• [Lijst met opdrachten]
a) Geef voor elk van de volgende beweringen aan of die klopt met de tekst over het richtlijnvoorstel. Antwoord steeds met ja of nee en citeer letterlijk de woorden uit de tekst die de doorslag geven.
(i) De leden van de PVV-fractie delen de zorgen van het kabinet.
(ii) De Commissie wil alle ondernemingen toestaan gebruik te maken van één vennootschapsbelastingstelsel.
(iii) De leden van de PVV-fractie vinden het wenselijk dat Nederland de belastingstelsels van andere lidstaten accepteert.
b) Typ uit de tekst over het richtlijnvoorstel het gedeelte van "Het kabinet heeft" tot en met "teniet kunnen doen." letterlijk over.

Het kabinet heeft in zijn reactie op het voorstel aangegeven bezorgd te zijn over de vele nadelen en risico’s van de voorgestelde richtlijn. De leden van de PVV-fractie delen deze zorgen. Door de implementatie van het richtlijnvoorstel zou Nederland de belastingstelsels van andere lidstaten moeten accepteren, waardoor Nederlandse beleidskeuzes buiten werking worden gesteld, en vice versa. Deze leden beschouwen dit als onwenselijk. Daarnaast zou het voorstel mogelijk de Nederlandse anti-misbruikwetgeving teniet kunnen doen.

Voorts lezen de leden van de PVV-fractie dat de Commissie met dit voorstel bepaalde barrières wil wegnemen door ondernemingen uit het midden- en kleinbedrijf (mkb) die grensoverschrijdend ondernemen, toe te staan om, in bepaalde gevallen, gebruik te maken van één vennootschapsbelastingstelsel. Deze leden willen weten in hoeverre de Nederlandse fiscale soevereiniteit hiermee wordt ondermijnd.

• [De gegevens]
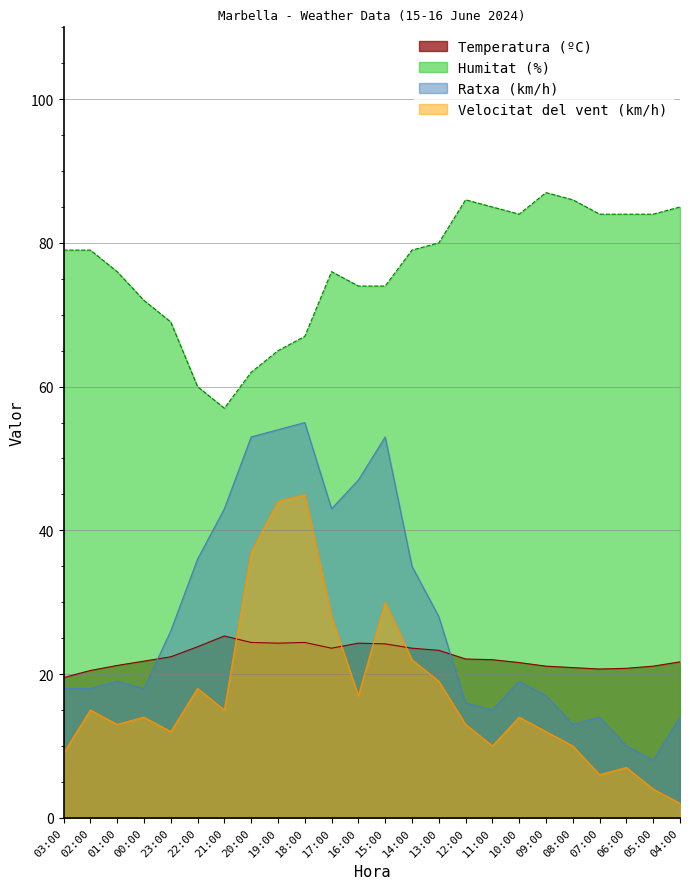

Which category has the lowest value in the Humitat (%) series?

21:00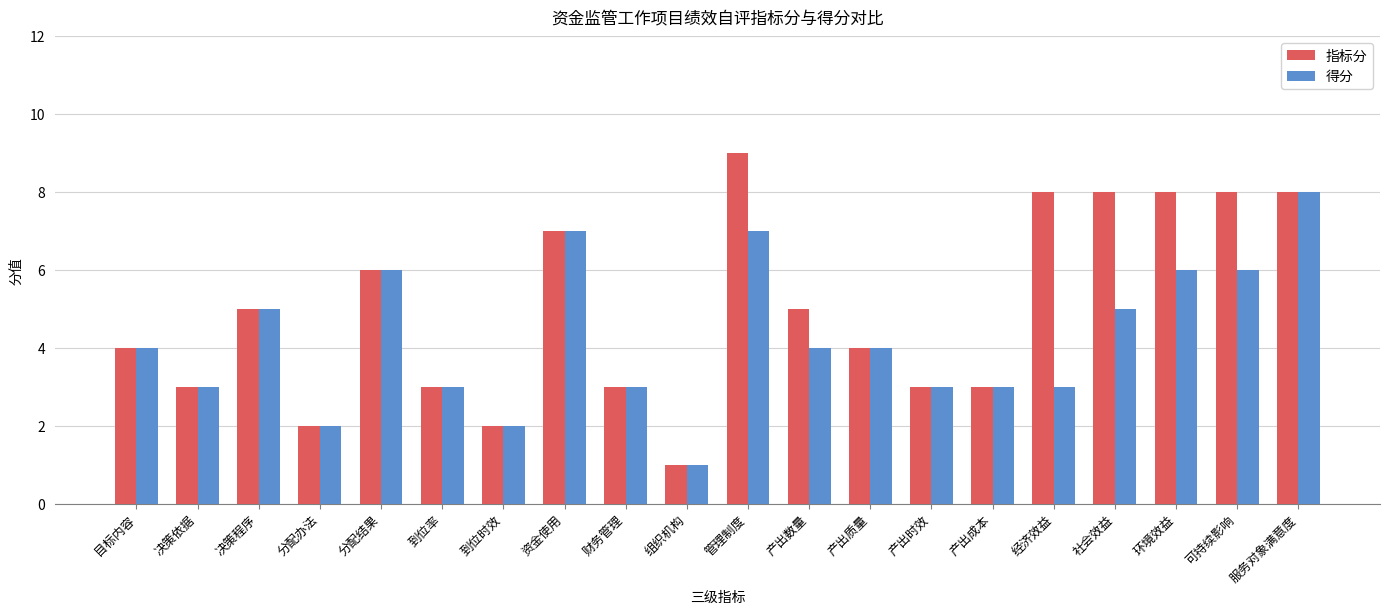

Between 组织机构 and 经济效益, which series saw the biggest shift?

指标分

• [Antwoorden oefening]
a)
(i) Ja: "De leden van de PVV-fractie delen deze zorgen."
(ii) Nee: "ondernemingen uit het midden- en kleinbedrijf (mkb) die grensoverschrijdend ondernemen"
(iii) Nee: "Deze leden beschouwen dit als onwenselijk."

b)
Het kabinet heeft in zijn reactie op het voorstel aangegeven bezorgd te zijn over de vele nadelen en risico’s van de voorgestelde richtlijn. De leden van de PVV-fractie delen deze zorgen. Door de implementatie van het richtlijnvoorstel zou Nederland de belastingstelsels van andere lidstaten moeten accepteren, waardoor Nederlandse beleidskeuzes buiten werking worden gesteld, en vice versa. Deze leden beschouwen dit als onwenselijk. Daarnaast zou het voorstel mogelijk de Nederlandse anti-misbruikwetgeving teniet kunnen doen.